Гоголь подшучивает над киевско-печерскими монахами, которые облизываются в ожидании нового виноградного вина. Он далек от мысли во всем видеть божий промысел: «Богу никак нельзя приписать наших неудач: „береженного и бог бережет“». У него бродят в голове совсем нецензурные мысли. Он признается Погодину:
«Я помешался на комедии… Уже и сюжет было на днях начал составляться, уже и заглавие написалось на белой толстой тетради: „Владимир третьей степени“, и сколько злости, смеха и соли!.. Но вдруг остановился, увидевши, что перо так и толкается об такие места, которые цензура ни за что не пропустит. А что из того, когда пиеса не будет играться: драма живет только на сцене. Без нее она как душа без тела. Какой же мастер понесет напоказ народу неоконченное произведение? Мне больше ничего не остается, как выдумывать сюжет самый невинный, которым бы даже квартальный не мог обидеться. Но что комедия без правды и злости! Итак, за комедию не могу приняться. Примусь за историю, — передо мною движется сцена, шумит аплодисмент, рожи высовываются их лож, из райка, из кресел и оскаливают зубы и история к чорту! И вот почему я сижу при лени мысли» (1833 год, 20 февраля.)
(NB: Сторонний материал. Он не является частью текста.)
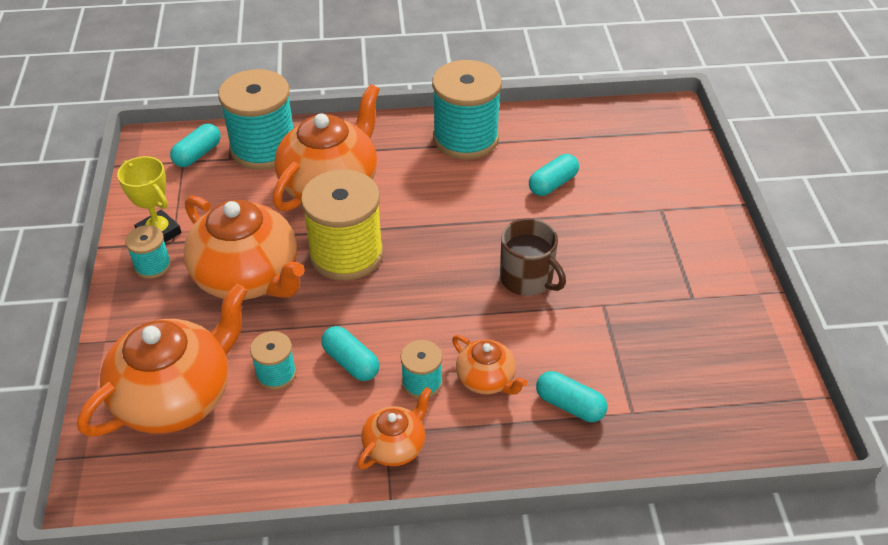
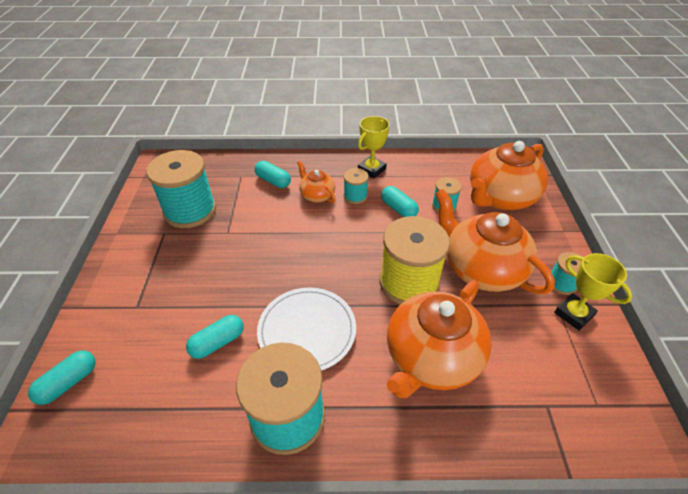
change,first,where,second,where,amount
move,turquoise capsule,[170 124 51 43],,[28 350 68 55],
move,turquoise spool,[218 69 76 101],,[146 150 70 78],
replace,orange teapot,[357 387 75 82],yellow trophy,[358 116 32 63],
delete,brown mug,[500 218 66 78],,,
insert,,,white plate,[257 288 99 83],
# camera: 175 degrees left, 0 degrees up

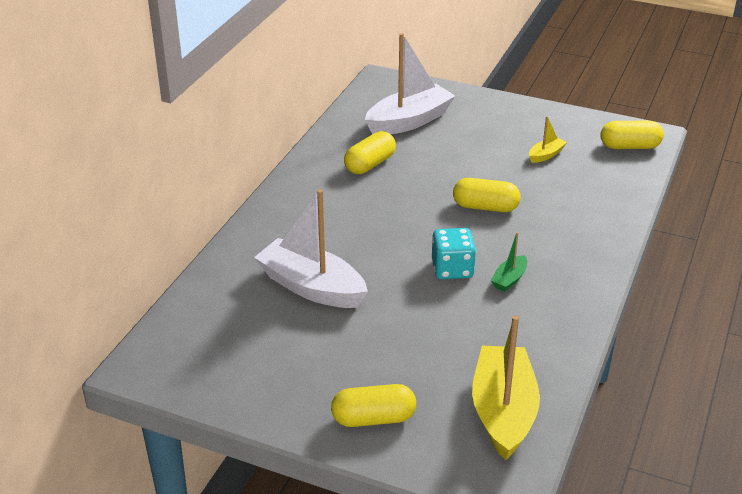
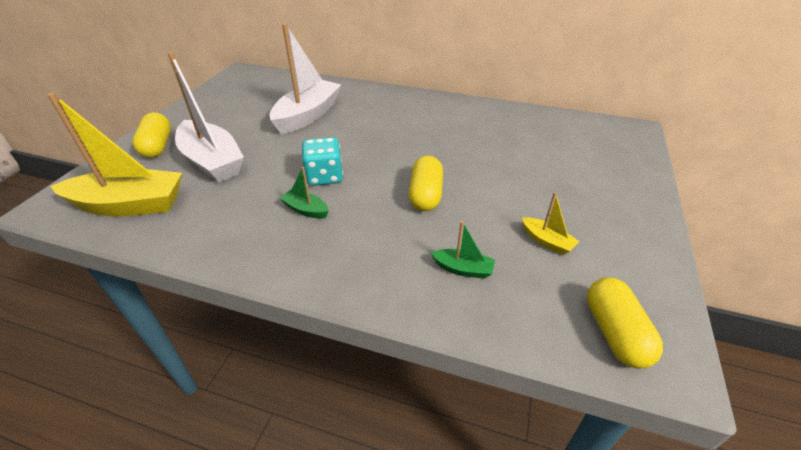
change,first,where,second,where,amount
delete,yellow capsule,[344 131 52 43],,,
move,white boat,[365 33 90 101],,[168 52 76 131],
insert,,,green boat,[431 221 64 58],
# camera: 85 degrees right, 5 degrees up

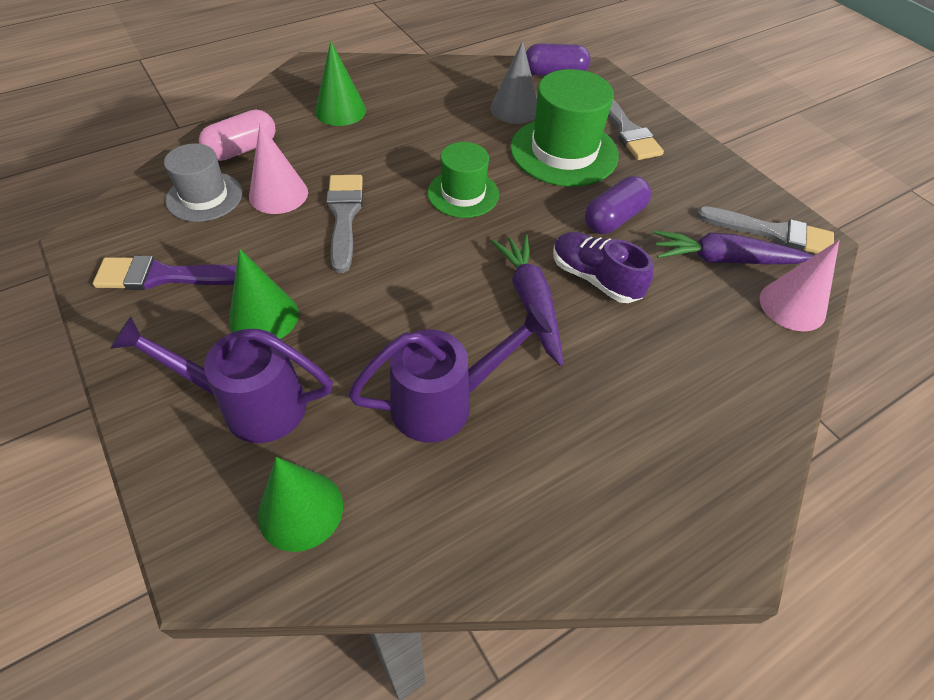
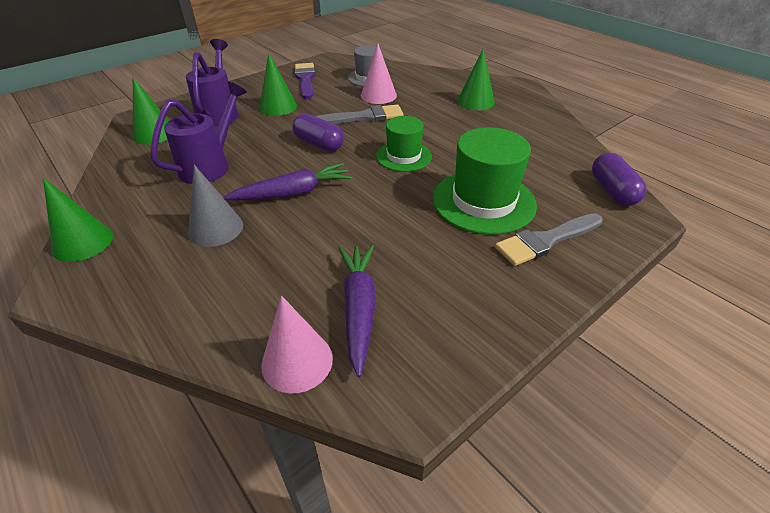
change,first,where,second,where,amount
delete,pink capsule,[199 110 76 51],,,
rotate,purple watering can,[348 304 204 138],,[151 82 96 102],120 degrees counterclockwise
move,grey cone,[490 40 47 84],,[188 165 55 82],
delete,purple shoe,[553 232 101 71],,,
move,purple capsule,[585 176 66 58],,[292 114 52 37],
delete,grey brush,[696 206 138 48],,,
insert,,,green cone,[43 178 70 84],
# camera: 85 degrees right, 10 degrees down

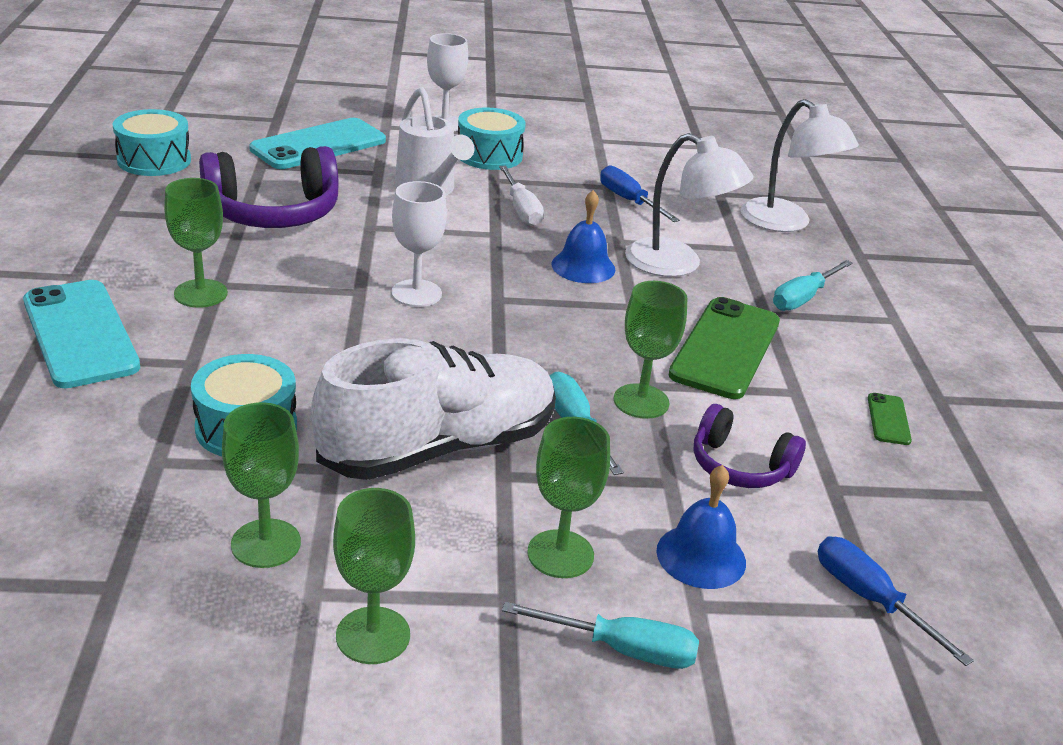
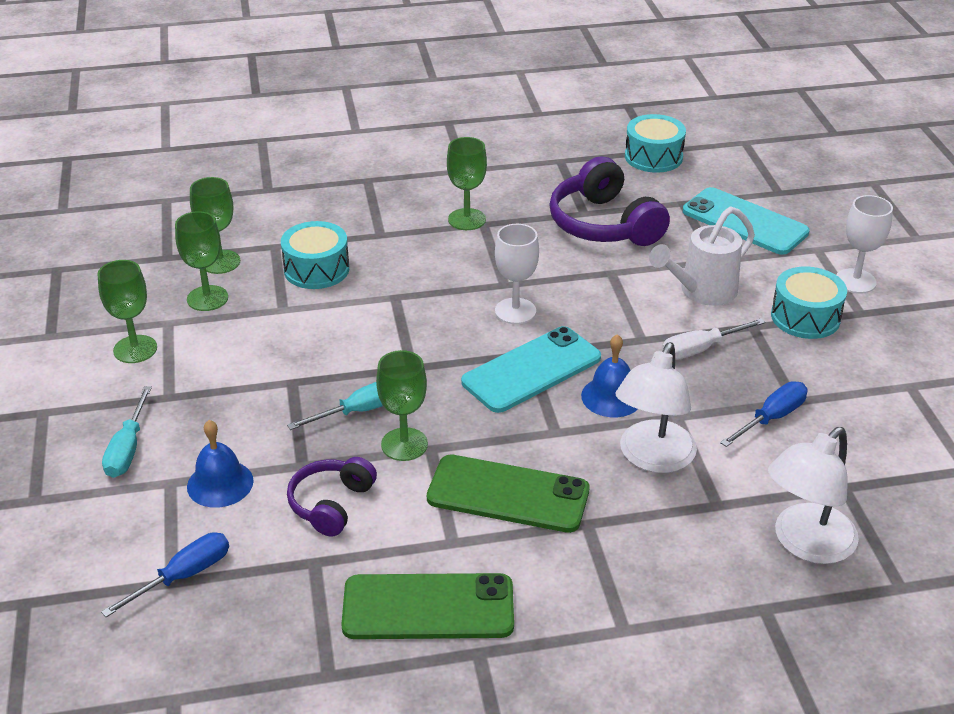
change,first,where,second,where,amount
move,turquoise phone,[23 280 117 108],,[461 326 140 87],
delete,white shoe,[311 338 245 142],,,
move,green goblet,[527 417 83 161],,[190 177 50 97],
delete,turquoise screwdriver,[773 260 80 51],,,
resize,green phone,[868 393 44 52],,[341 573 173 66],x2.27
# camera: 85 degrees right, 5 degrees up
Это письмо вскрывает очень многое в общественных настроениях молодого Гоголя, оно объясняет также, почему часто его рука с пером опускалась бессильно и почему приходилось уходить в историю и переживать «страшные перевороты».
Отчетливо видел также он и то, что делалось в отечественной литературе, придавленной цензурным гнетом, где орудовали Греч и Булгарин.
«И вот литература наша без голоса. А между тем наездники эти действуют на всю Русь». (Погодину, 1834 год, 11 января.)
Гоголь учитывал, что такое николаевские порядки. Едва ли был он тогда настолько политически наивен и бессознателен, насколько изображают его консервативные биографы. Идеи, положенные им позже в основу «Переписки с друзьями», еще не владели им и понуждали его делать ложные заключения.